そこで欧州連合の各国もアメリカの従来通りの姿勢に今度の展開にある程度の展望が見えたことから意見の一致をみた。


ヨーロッパの軍港、港


「オーライ、オーライ」


イタリア陸軍のC-1アリエテ戦車が港の埠頭に集められていた。

これらの戦車は順々貨物船に載せられていく


別の埠頭には海上自衛隊の艦艇が数隻停泊していた。

その近くの軍事施設で自衛官達が集まり訓示をしている。


「よって今回の派遣において我々海上自衛隊の主要任務は機雷の掃海任務と輸送船の護衛、作戦海域での海上哨戒にあります。今回の同盟国の求めに応ずるための特措法及び自衛隊法改正によって我々の任務とその重要性はますます大きくなってきているだけに諸官の努力、活躍を期待します。以上です」


これから行われる軍事作戦では自衛隊は戦闘に参加しないが支援任務として輸送、哨戒、掃海、補給、護衛の5項目で活動する。

政変後の日本政府としては転移世界での確固たる地位を獲得と”転移後の騒乱の教訓”、経済復興の糸口の一つとして国際貢献を大義とした軍事プレゼンスの推進するため、その第一歩としてアメリカ主導の40万の大兵力を投入する「自由の夜明け作戦/オペレーション・ダーンオブフリーダム」に間接的に参加した。


その「自由の夜明け作戦」の最大の障壁はロシア軍の地対空ミサイルシステムであり、これがある限り作戦の効率的な実施は不可能だった。

だが今回のNATOの協議でロシア政府に最後通告を行う。


ミャウシア領全域を飛行禁止空域に指定し、域内で活動した場合は本意、不本意にかかわらず攻撃が及ぶ恐れがあり安全を保証できない。

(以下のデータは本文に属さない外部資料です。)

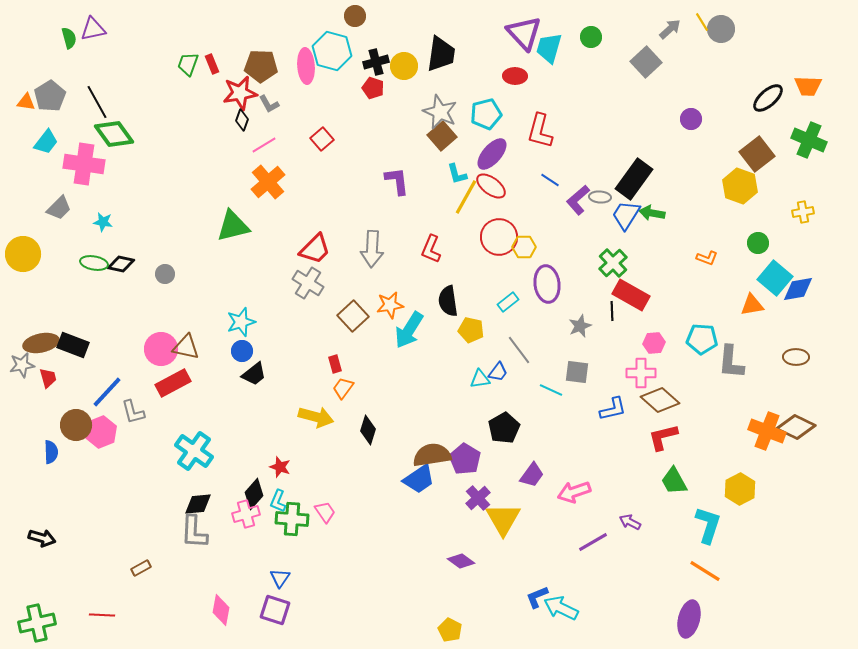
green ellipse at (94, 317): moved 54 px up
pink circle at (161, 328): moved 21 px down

ただちに域内からの退去、もしくは安全地帯への移動を勧告する。


というものだった。


ロシア側は返答を渋った後、ミャウシアでの活動を認めNATOの軍事行動に反対、抗議し拒否した。

ただし核の使用はほのめかさなかった。


やれるもんならやってみろ。


そんな回答だった。

だがさすがのロシアも地対空ミサイルシステムの配置を変更し、前線配備のミサイルを9K37 ブークだけに絞った。

S-300とS-400はミャウシアクーデター政権中枢地帯に配備し、殺られてもそこまで問題ではない中距離地対空ミサイルの9K37 ブークで邪魔を図ることにしたのだ。

場合によっては供与機だったという言い訳も考えてのことで、この時点で航空戦力の配備と核戦力の配備は時期尚早だった模様である。

転移前の第3次世界大戦で少し反省の気があったのかもしれなかった。


いよいよ戦いは壮絶な中盤戦に差し掛かろうとしていた。